§ WORK ITEM
Identify every line in the entries below that contains the string "chart" and copy each of those lines. Treat uppercase and lowercase letters as distinct when matching.

§ PROVIDED RECORDS
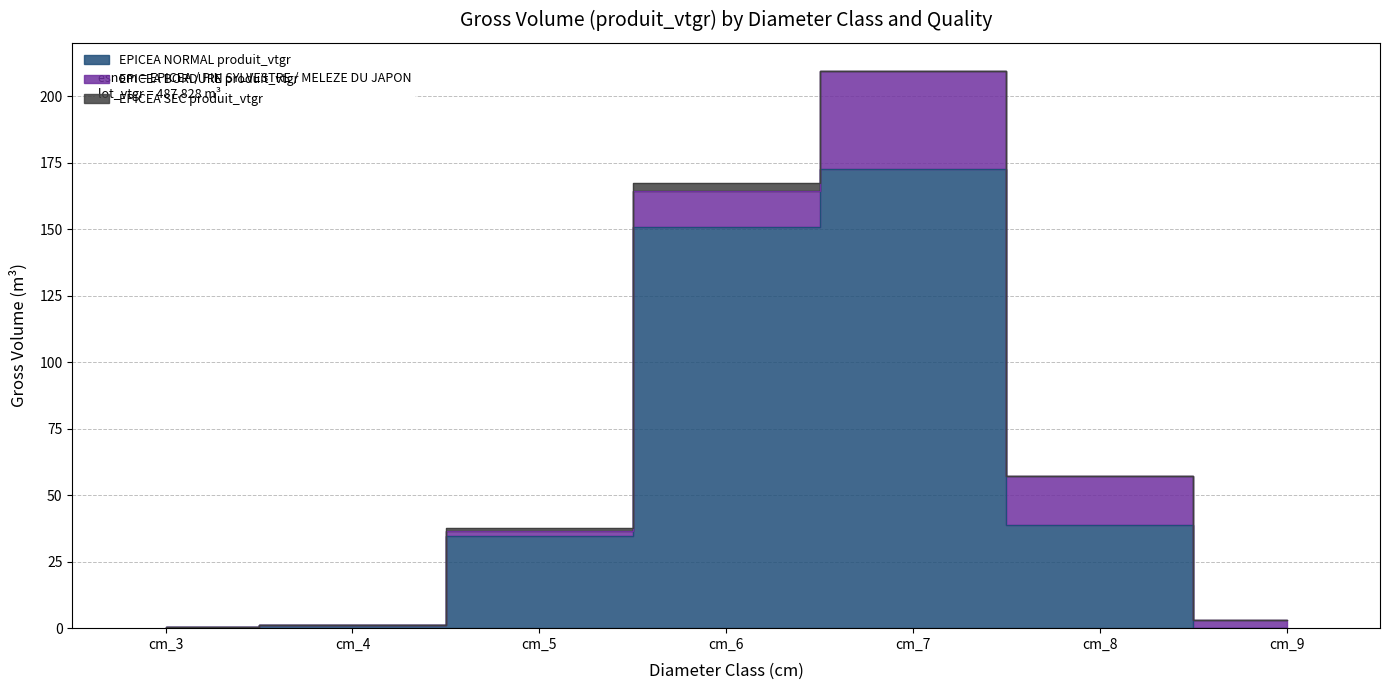

At which category does EPICEA NORMAL produit_vtgr reach its first local peak?

cm_7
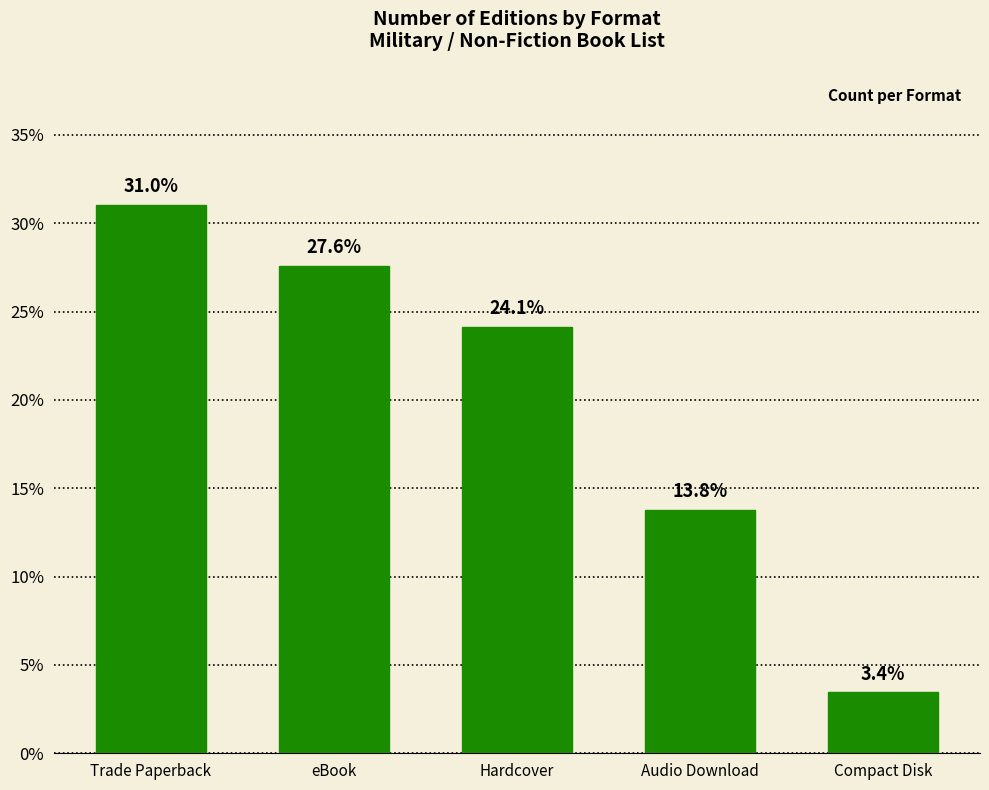

Does the chart contain stacked bars?

No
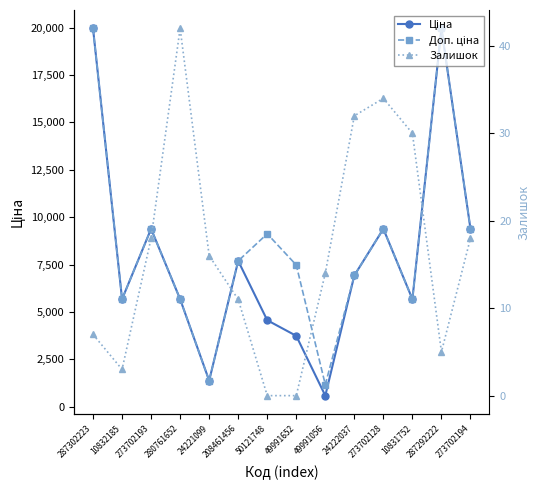

True or false: Доп. ціна and Залишок cross at least once.

False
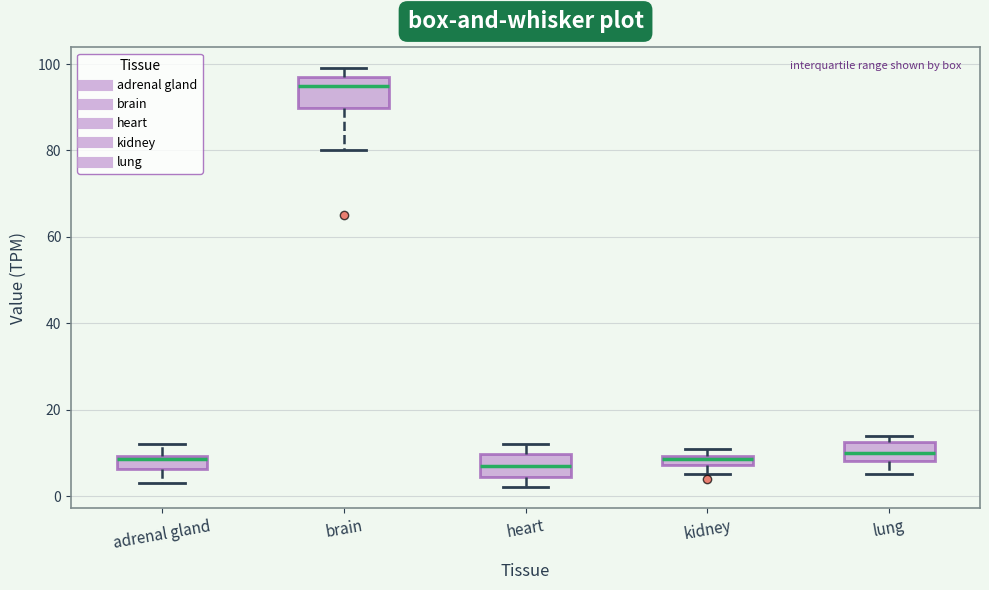

Which box's median line is the highest?

brain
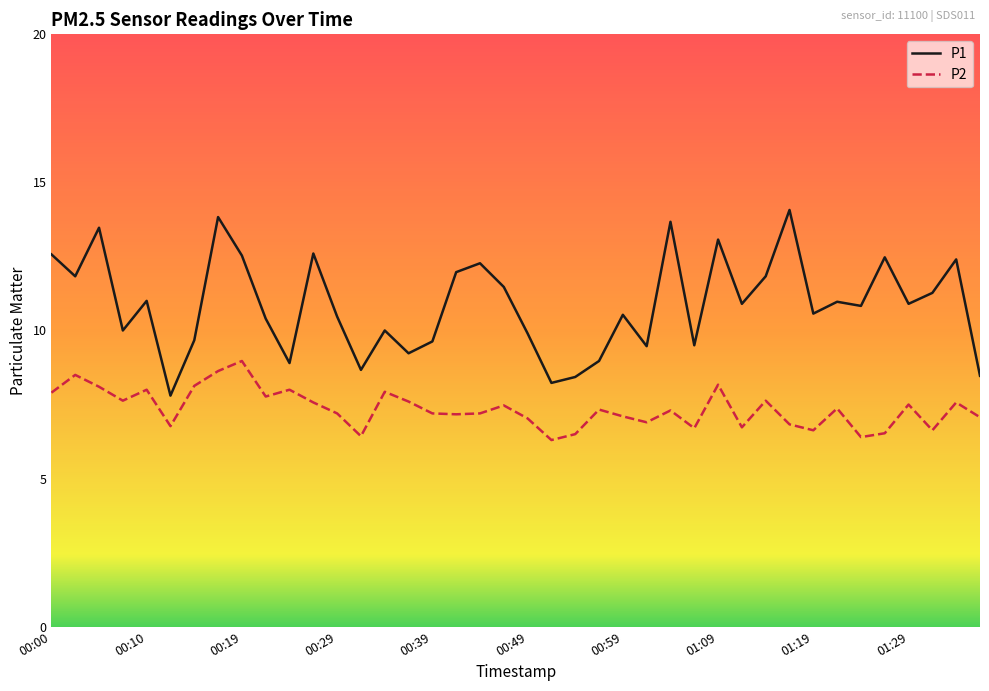

True or false: P2 and P1 intersect in this chart.

False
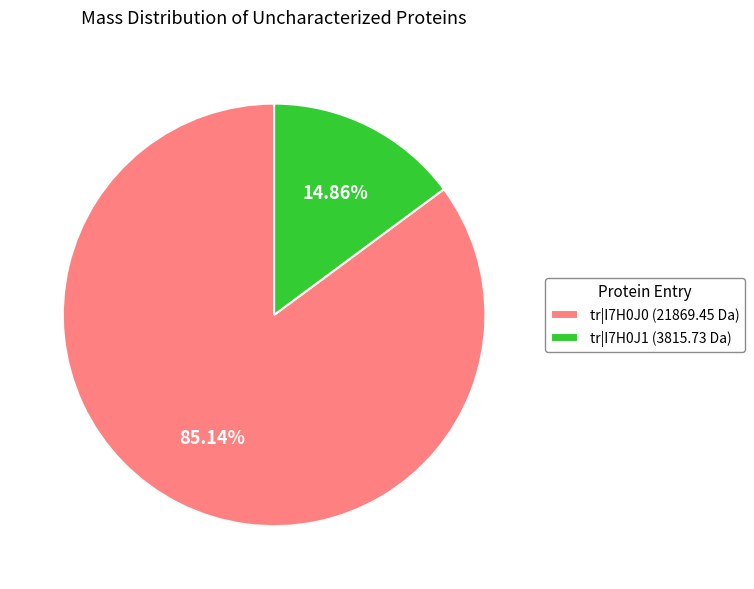

Does tr|I7H0J1 account for over 50% of the chart?

No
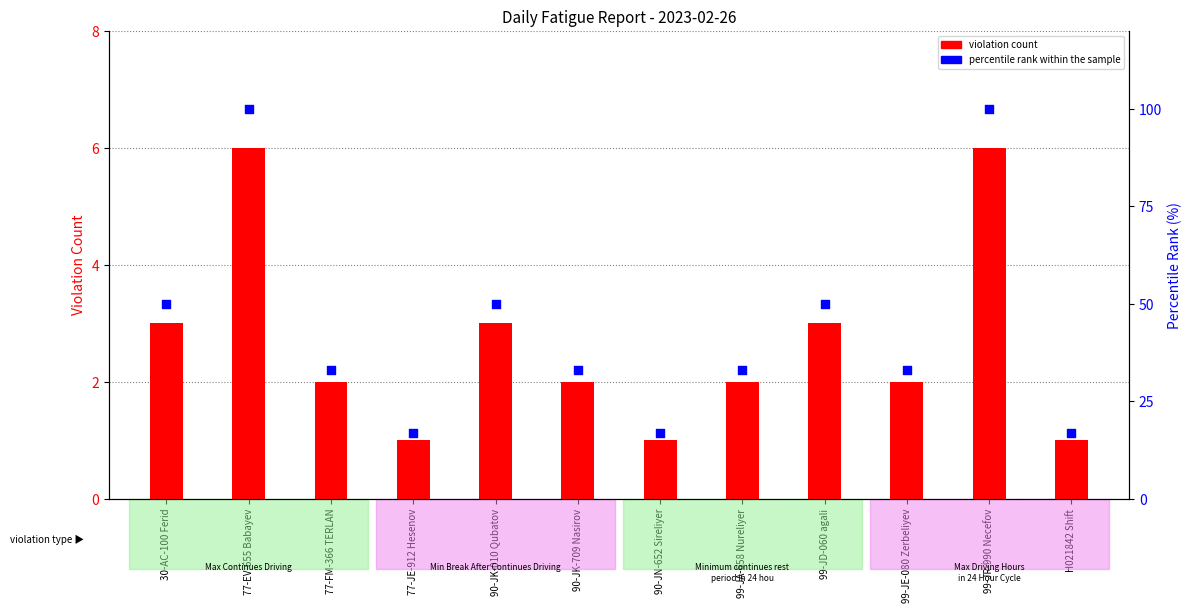

Is the value of violation count at 90-JK-010 Qubatov greater than the value of percentile rank within the sample at 99-JD-060 agali?

No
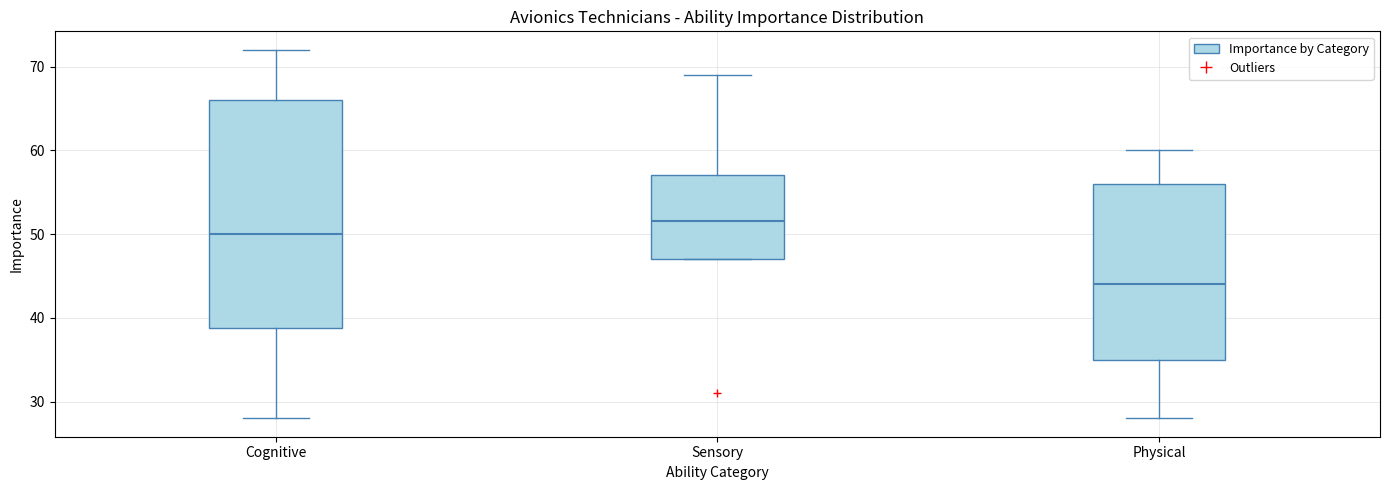

Which box is the tallest, from its lower edge to its upper edge?

Cognitive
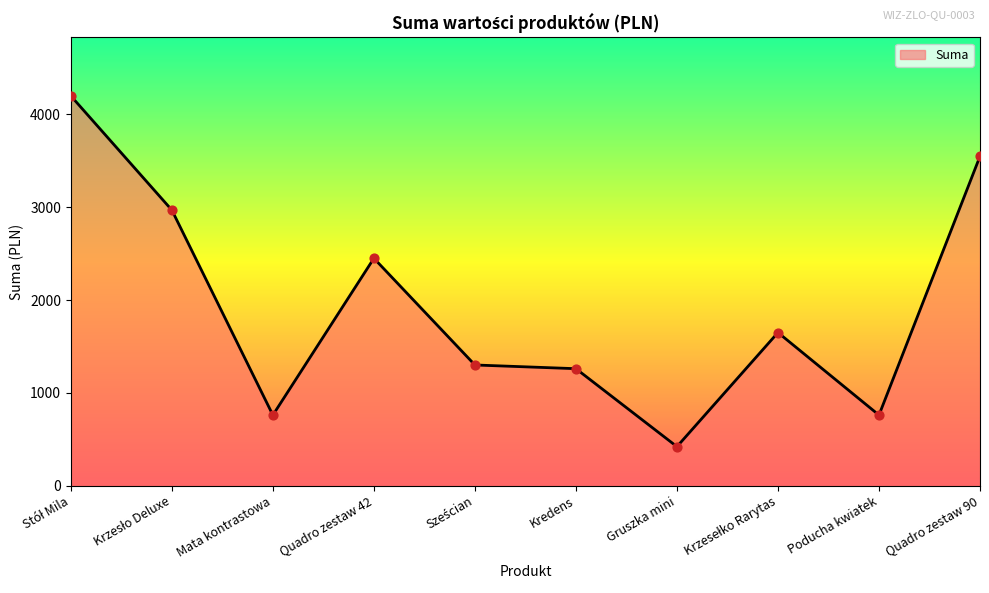

What is the ratio of the value at Gruszka mini to the value at Mata kontrastowa?

0.6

§ EXPECTED ANSWER
Does the chart contain stacked bars?
True or false: P2 and P1 intersect in this chart.
Does tr|I7H0J1 account for over 50% of the chart?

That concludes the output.